Artificial Intelligence Can Now Diagnose Breast Cancer
Breast Cancer, an unfortunately common form of cancer that affects over 300,000 people per year worldwide, may be mitigated by the increasing strength of artificial intelligence. Specifically, researchers discovered an artificial intelligence system that aids pathologists to analyze biopsies with greater accuracy, and help them better detect and identify breast cancer. This process is a challenge for human doctors, but fortunately, artificial intelligence’s emergence may eliminate this challenge entirely.
This new system, which was published in the journal ‘JAMA Network Open,’ has shown its merits by viewing the same medical images viewed by doctors in the process of identifying breast cancer, but being noticeably more accurate in their conclusions as to whether or not the individual in the photo is at risk of this cancer. This is a profound similarity with previous research on this subject performed by Google. Google AI recently claimed a 99% accuracy in metastatic breast cancer detection - a form of detection that lies in viewing an individual’s lymph nodes to determine a possibility of breast cancer. However, this differs from google’s attempt in that it can objectively aid doctors in becoming more accurate overall.
While the researchers’ system is far from autonomous, it may become a tool to help doctors be more accurate, said Linda Shapiro, a computer science professor at the University of Washington. “We’re billing it as something like computer-aided diagnostics, where it can make suggestions and show pathologists what it’s thinking and why,” she said.

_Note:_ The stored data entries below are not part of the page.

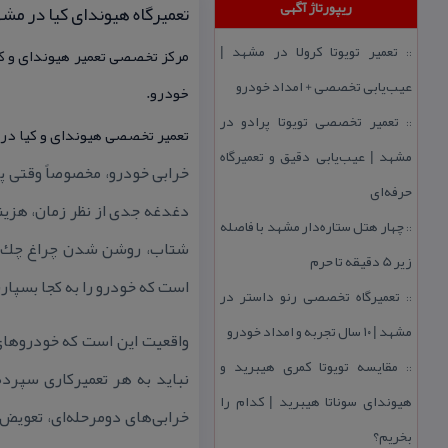
ریپورتاژ آگهی
تعمیرگاه هیوندای كیا در مشهد | مر
تعمیر تویوتا كرولا در مشهد |
::
عیب‌یابی تخصصی + امداد خودرو
خودرو.
تعمیر تخصصی تویوتا پرادو در
::
تعمیر تخصصی هیوندای و كیا در م
مشهد | عیب‌یابی دقیق و تعمیرگاه
خرابی خودرو، مخصوصاً وقتی پ
حرفه‌ای
دغدغه جدی از نظر زمان، هزین
چهار هتل‌ ستاره‌دار مشهد با فاصله
::
شتاب، روشن شدن چراغ چك، صد
زیر 5 دقیقه تا حرم
است كه خودرو را به كجا بسپا
تعمیرگاه تخصصی رنو داستر در
::
مشهد | ۱۰ سال تجربه و امداد خودرو
واقعیت این است كه خودروهای 
مقایسه تویوتا كمری هیبرید و
::
نباید به هر تعمیركاری سپرده 
هیوندای سوناتا هیبرید | كدام را
خرابی‌های دومرحله‌ای، تعویض
بخریم؟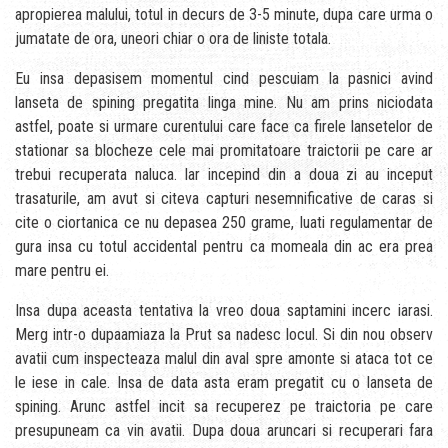
apropierea malului, totul in decurs de 3-5 minute, dupa care urma o
jumatate de ora, uneori chiar o ora de liniste totala.
Eu insa depasisem momentul cind pescuiam la pasnici avind
lanseta de spining pregatita linga mine. Nu am prins niciodata
astfel, poate si urmare curentului care face ca firele lansetelor de
stationar sa blocheze cele mai promitatoare traictorii pe care ar
trebui recuperata naluca. Iar incepind din a doua zi au inceput
trasaturile, am avut si citeva capturi nesemnificative de caras si
cite o ciortanica ce nu depasea 250 grame, luati regulamentar de
gura insa cu totul accidental pentru ca momeala din ac era prea
mare pentru ei.
Insa dupa aceasta tentativa la vreo doua saptamini incerc iarasi.
Merg intr-o dupaamiaza la Prut sa nadesc locul. Si din nou observ
avatii cum inspecteaza malul din aval spre amonte si ataca tot ce
le iese in cale. Insa de data asta eram pregatit cu o lanseta de
spining. Arunc astfel incit sa recuperez pe traictoria pe care
presupuneam ca vin avatii. Dupa doua aruncari si recuperari fara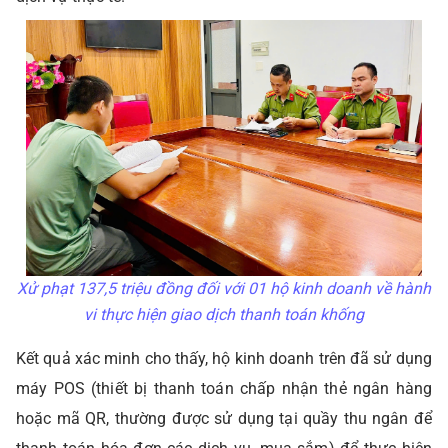
Xử phạt 137,5 triệu đồng đối với 01 hộ kinh doanh về hành
vi thực hiện giao dịch thanh toán khống
Kết quả xác minh cho thấy, hộ kinh doanh trên đã sử dụng
máy POS (thiết bị thanh toán chấp nhận thẻ ngân hàng
hoặc mã QR, thường được sử dụng tại quầy thu ngân để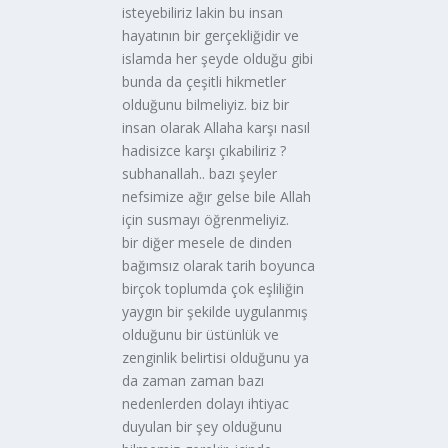
isteyebiliriz lakin bu insan
hayatının bir gerçekliğidir ve
islamda her şeyde olduğu gibi
bunda da çeşitli hikmetler
olduğunu bilmeliyiz. biz bir
insan olarak Allaha karşı nasıl
hadisizce karşı çıkabiliriz ?
subhanallah.. bazı şeyler
nefsimize ağır gelse bile Allah
için susmayı öğrenmeliyiz.
bir diğer mesele de dinden
bağımsız olarak tarih boyunca
birçok toplumda çok eşliliğin
yaygın bir şekilde uygulanmış
olduğunu bir üstünlük ve
zenginlik belirtisi olduğunu ya
da zaman zaman bazı
nedenlerden dolayı ihtiyac
duyulan bir şey olduğunu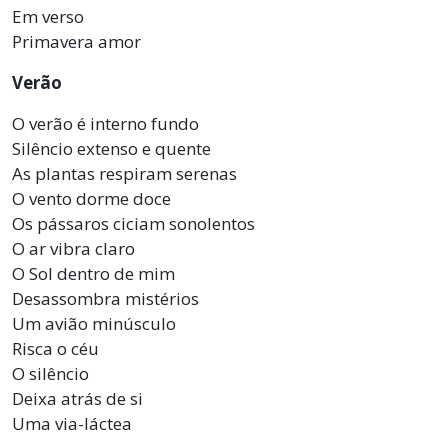
Em verso
Primavera amor
Verão
O verão é interno fundo
Silêncio extenso e quente
As plantas respiram serenas
O vento dorme doce
Os pássaros ciciam sonolentos
O ar vibra claro
O Sol dentro de mim
Desassombra mistérios
Um avião minúsculo
Risca o céu
O silêncio
Deixa atrás de si
Uma via-láctea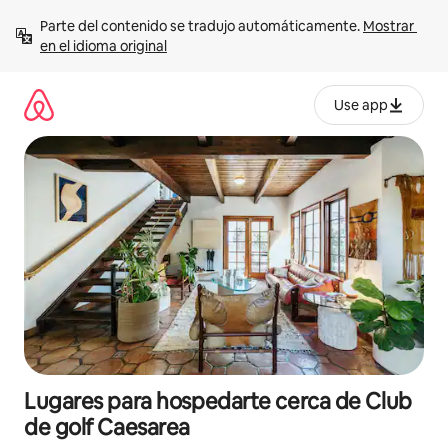
Ir
Parte del contenido se tradujo automáticamente. 
Mostrar 
al
en el idioma original
contenido
Use app
Lugares para hospedarte cerca de Club
de golf Caesarea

On the JAMA journal, the algorithms were mentioned in a comparison with human pathologists. More so than just detecting breast cancer, researchers wanted to know if the artificial intelligence program could perform basic medical acts. And this task was to identify ductal carcinoma in situ from atypia — two conditions that are fairly commonly diagnosed incorrectly. The results were impressive: accuracy rates were 89 percent for the system and 70 percent for the pathologists. The computer-based approach had similar accuracy to the group of 87 doctors in differentiating cancer from non-cancer tissues.

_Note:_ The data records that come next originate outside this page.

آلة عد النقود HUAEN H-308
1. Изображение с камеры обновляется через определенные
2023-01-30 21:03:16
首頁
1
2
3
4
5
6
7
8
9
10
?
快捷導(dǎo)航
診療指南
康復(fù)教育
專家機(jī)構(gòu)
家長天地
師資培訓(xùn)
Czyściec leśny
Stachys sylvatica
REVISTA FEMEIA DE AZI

Despite this indisputable success, there exist a handful of hurdles between the researchers and the reliability of AI in this process. Because unfortunately, the data necessary for cancer diagnostics is not at the level it could be. To create the data-sets necessary for artificial intelligence to function properly, however, researchers at universities in the United States relied on recognized Doctor Jamen Bartlett, who labeled dozens of complex images over the course of nine months.

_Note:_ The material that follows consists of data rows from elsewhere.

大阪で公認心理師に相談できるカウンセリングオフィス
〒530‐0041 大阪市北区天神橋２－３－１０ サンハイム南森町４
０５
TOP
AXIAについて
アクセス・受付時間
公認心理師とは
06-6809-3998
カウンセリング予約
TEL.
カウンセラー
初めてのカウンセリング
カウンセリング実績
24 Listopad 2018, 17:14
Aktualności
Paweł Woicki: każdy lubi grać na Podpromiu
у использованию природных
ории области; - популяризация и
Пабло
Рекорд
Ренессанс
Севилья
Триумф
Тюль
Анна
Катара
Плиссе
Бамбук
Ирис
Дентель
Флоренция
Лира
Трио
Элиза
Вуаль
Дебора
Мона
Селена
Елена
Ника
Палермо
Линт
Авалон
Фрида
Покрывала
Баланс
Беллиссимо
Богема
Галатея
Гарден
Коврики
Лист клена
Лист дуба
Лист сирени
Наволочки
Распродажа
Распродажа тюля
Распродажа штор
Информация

Fortunately, the conclusions and results indicate positivity for the future of the medical sector. With the low accuracy currently held by pathologists in these predictions, artficial intelligence can make a triumphant and heroic role in these tasks. It is not to say that the pathologists, doctors and medical staff will be replaced entirely by artificial intelligence, however, but rather complimented heavily to make up for their failures.